General Motors dismissed as “preposterous” a newspaper report on Thursday that the world’s biggest carmaker was trying to sell its loss-making Swedish brand Saab.

“The rumor is totally preposterous. We have stated any number of times over the past several weeks and months how committed we are to the Saab brand and to the people in Sweden,” General Motors Europe spokesman Tony Cervone said.

Swedish paper Dagens Industri reported that GM had contacted several Chinese firms, but also mentioned Renault and Nissan as potential purchasers for Saab.

“In the past month the position on Saab’s future has changed,” Dagens Industri quoted what it called a source with good links to GM as saying.

That was at odds with GM officials who have gone out of their way of late to say they wanted to keep Saab as one of its few global brands and an entry point for buyers of premium cars.

But they have also made clear Saab needs to improve its performance by boosting sales and broadening its product range.

GM is cutting its European workforce by a fifth to stem losses in the region where it last made money in 1999.
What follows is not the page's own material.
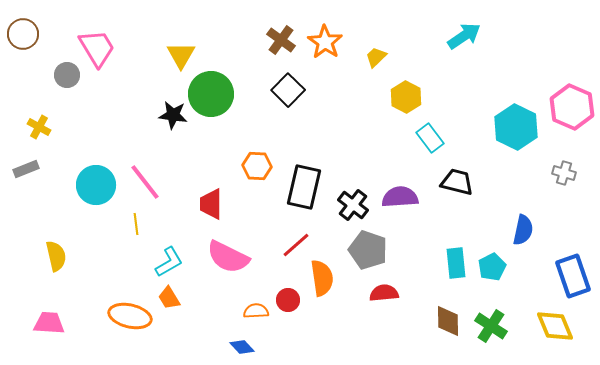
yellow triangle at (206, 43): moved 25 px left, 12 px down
GM is due to announce by the end of March whether it will build its next-generation mid-size car at the Saab plant in Trollhattan, Sweden, or at the Opel Plant in Ruesselsheim, Germany.

Models built on the so-called Epsilon architecture include the Opel Vectra, the Saab 9-3 and the planned Cadillac BLS, built specifically for the European market.
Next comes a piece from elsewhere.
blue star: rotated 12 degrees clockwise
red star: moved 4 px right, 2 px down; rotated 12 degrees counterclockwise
The plant that does not get the work will take a serious blow but not necessarily be shut down, GM has said.

Dagens Industri said Saab has lost about 20 billion Swedish crowns ($2.90 billion) during its 16 year marriage to GM and sizeable staff cuts in recent years had made it impossible for it to develop and sell the volumes needed to be profitable on its own.

Production of the new Cadillac BLS will be placed in Trollhattan as of 2006, it said, but would be moved to Ruesselsheim later on.

It would not save Trollhattan in the long run, with GM placing production of the successor to Saab’s 9-5 model in the United States, Dagens Industri added.